Я сам решил заняться этим делом, но в это время и со мной случилась беда. Я ушел с работы и уехал из Москвы, даже не отписав ничего Граковичу. А он, я думаю, надеялся.

…Слава Пугачев еще не достиг того возраста, когда мужчину могут украсить лишь деньги. Он только взошел на перевал жизни.

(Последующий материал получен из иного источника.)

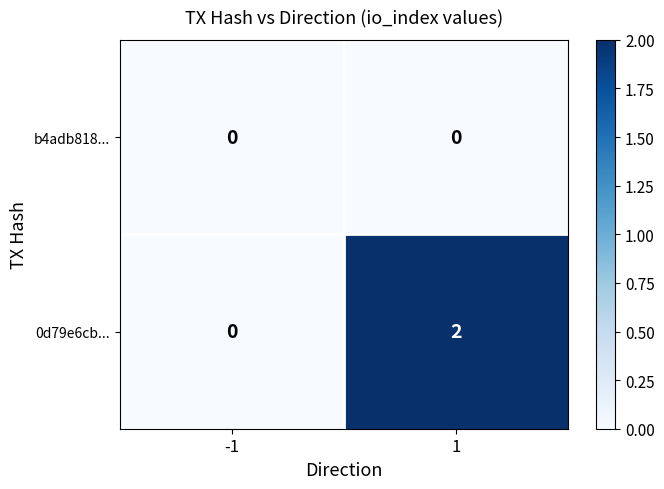

Which series has the largest total across all categories?

0d79e6cb...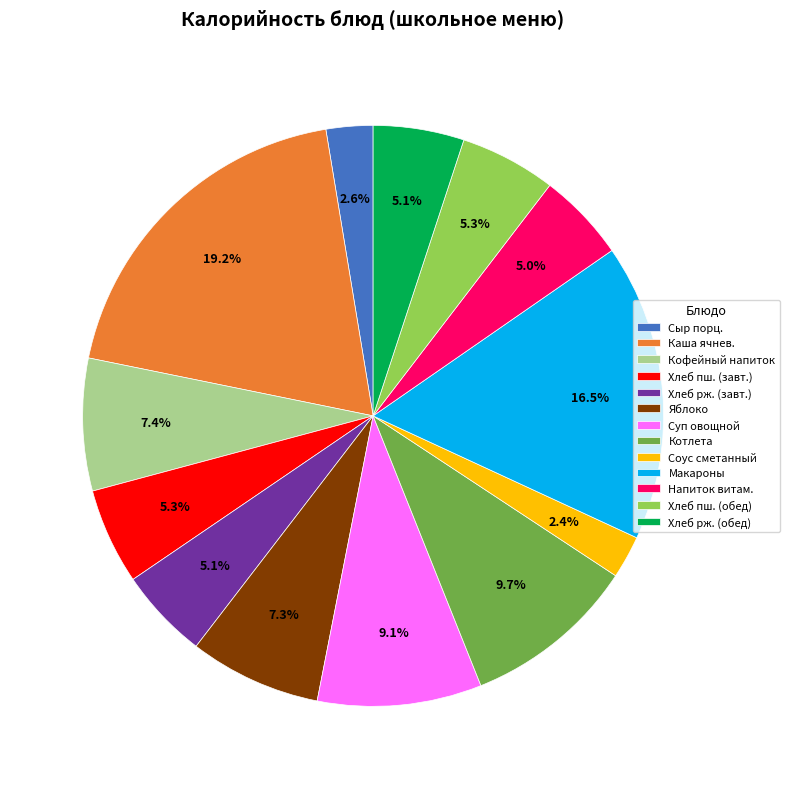

What is the total percentage of Хлеб пш. (завт.) and Хлеб рж. (завт.)?

10.4%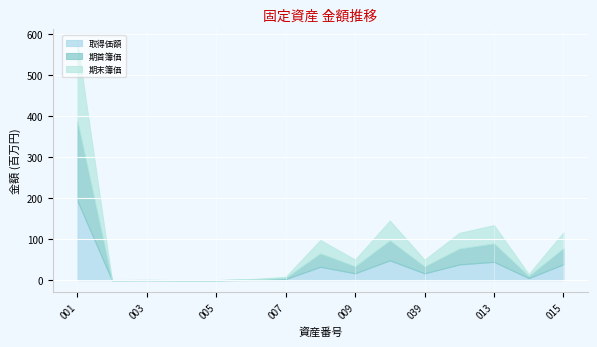

What is the value of the 取得価額 point at the 4th from the left?

0.1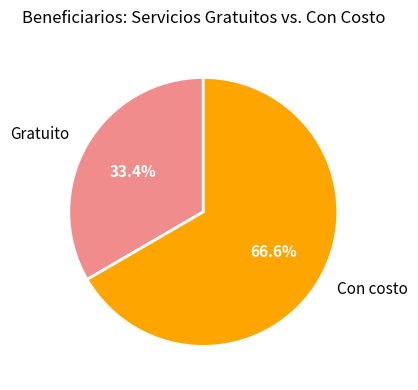

What percentage is NOT represented by Con costo?

33.4%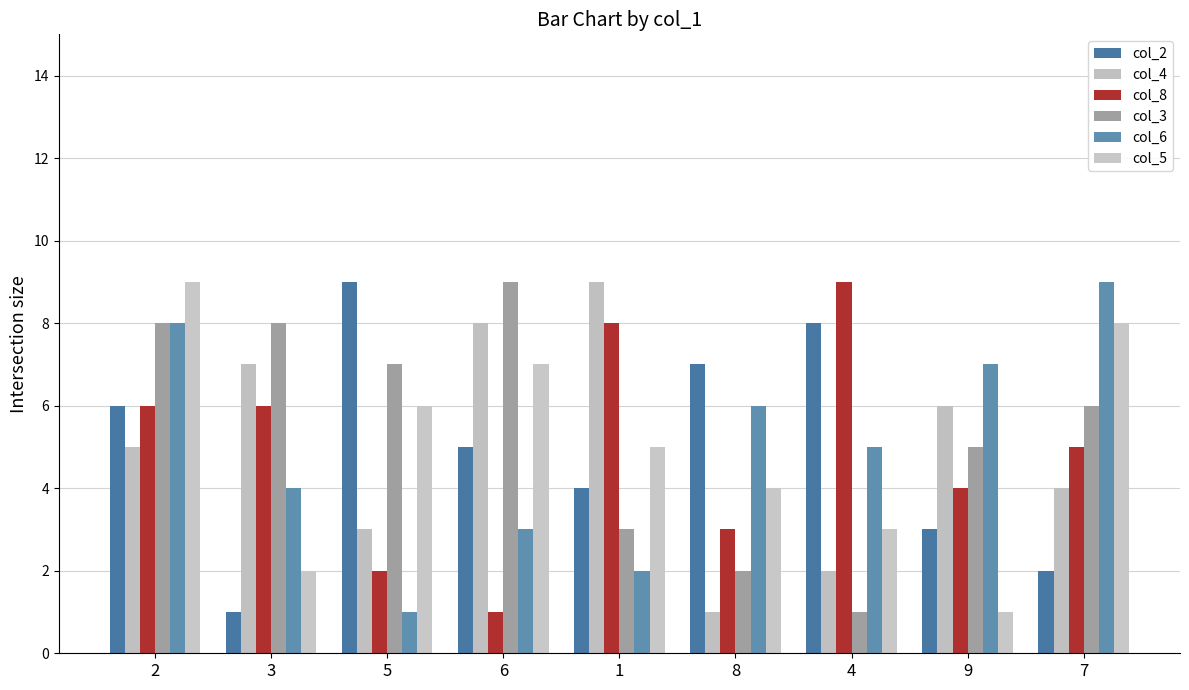

What is the difference between the col_8 values at 1 and 8?

5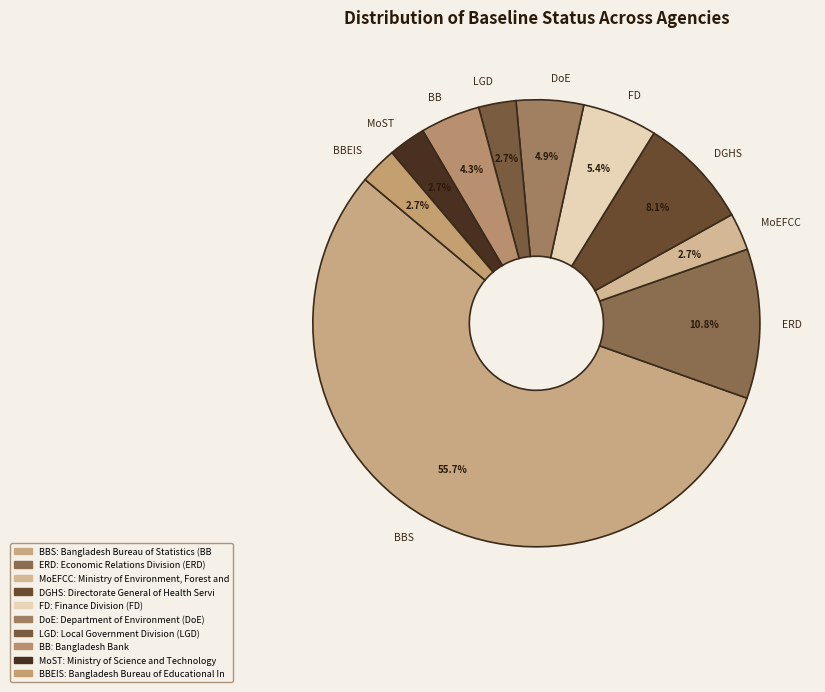

What is the total percentage of MoEFCC and DoE?

7.6%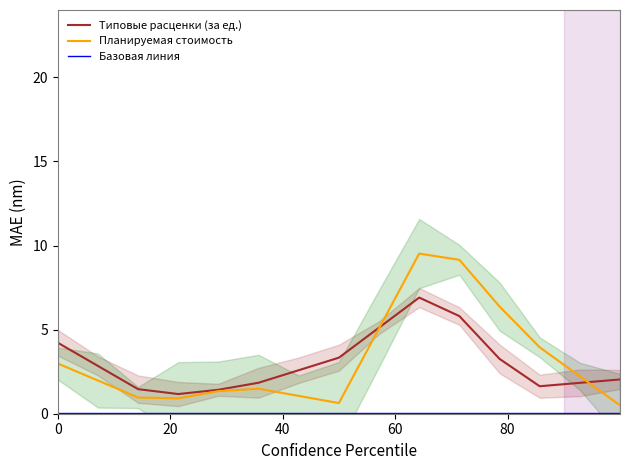

What is the minimum value for Планируемая стоимость?

0.5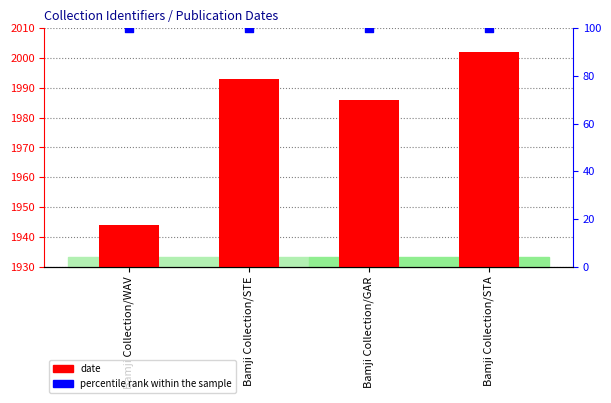

Which series has the widest spread of Y values?

date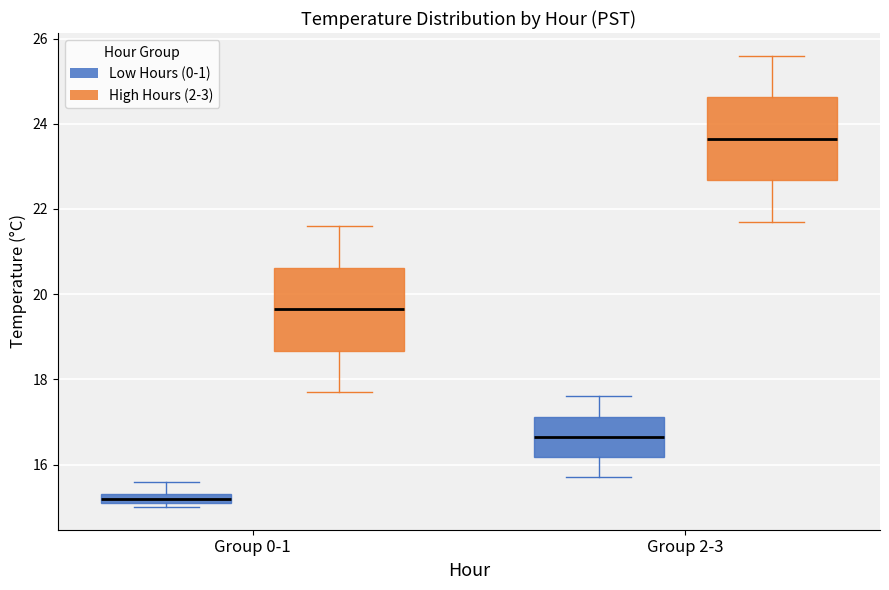

Which box's median line is the lowest?

Group 0-1 (Low Hours (0-1))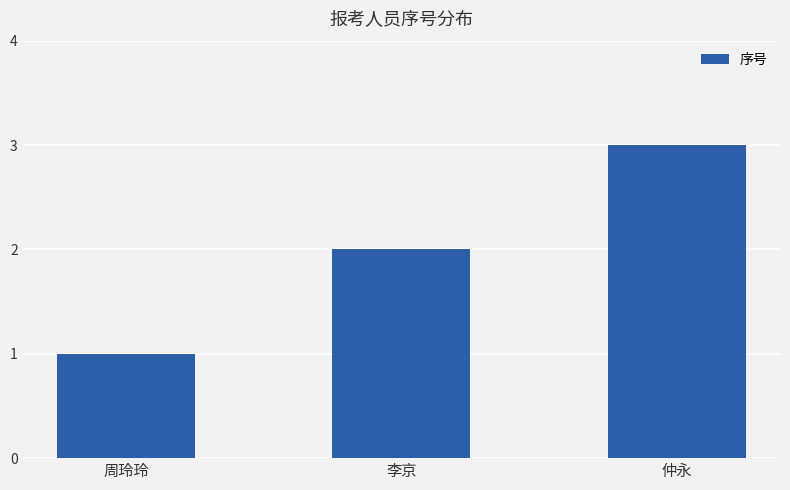

Reading left to right, transcribe all the data shown in this chart.

周玲玲=1	李京=2	仲永=3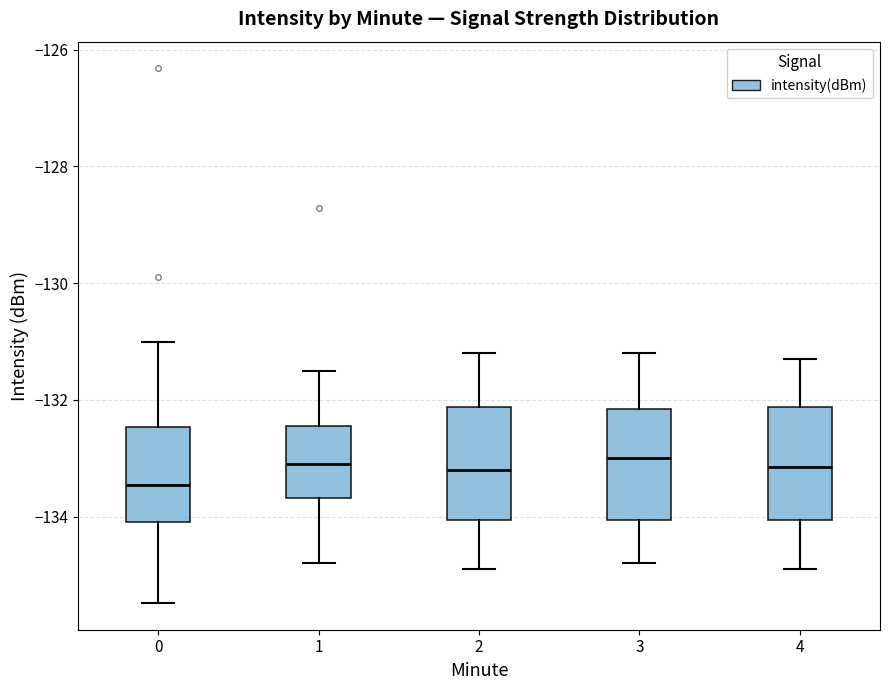

Which box has the lowest median line?

0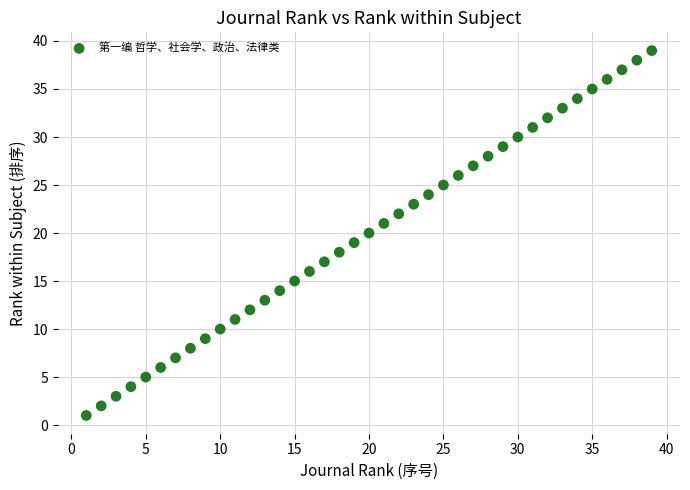

What is the range of Y values (max minus min)?

38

Какая-то фальшивая важность исходила из всей его фигуры, медлительность его была многозначительна, но за этими делами я угадывал быстроту и жесткость реакции, ясность цели и общий жизненный прагматизм. Я знал эту новую формацию тридцатипятилетних ребят, быстро усвоивших правила игры, жестоких в силе и жалких в слабостях. Они точно свершали свои карьеры, легко заводили нужные связи, не отягощали себя детьми, были воспитанны. Это были скороходы, на ногах которых не висели пудовые ядра морали. Они бежали легко и просто в полях житейской суеты, свободно ориентировались в перелесках, поросших случайными женщинами, но, едва они попадали в дремучие дубравы настоящих чувств, уверенность покидала их. В лучшем случае любовь они заменяли банальной показухой — целовались на людях и ненавидели друг друга наедине.

Со Славой Пугачевым я возился на склоне больше, чем с другими новичками: в конце смены мне нужно было кого-то выставить на ущельские соревнования новичков, и я наметил именно его. Однако мое внимание и долготерпение он воспринял как попытку навязаться к нему в друзья и что-то из этой дружбы извлечь для себя. Однажды вечером он явился ко мне в номер с бутылкой какой-то заграничной сивухи и без всякого предварительного разбега стал мне демонстрировать идеологические сокровища, накопленные им за тридцать восемь лет жизни.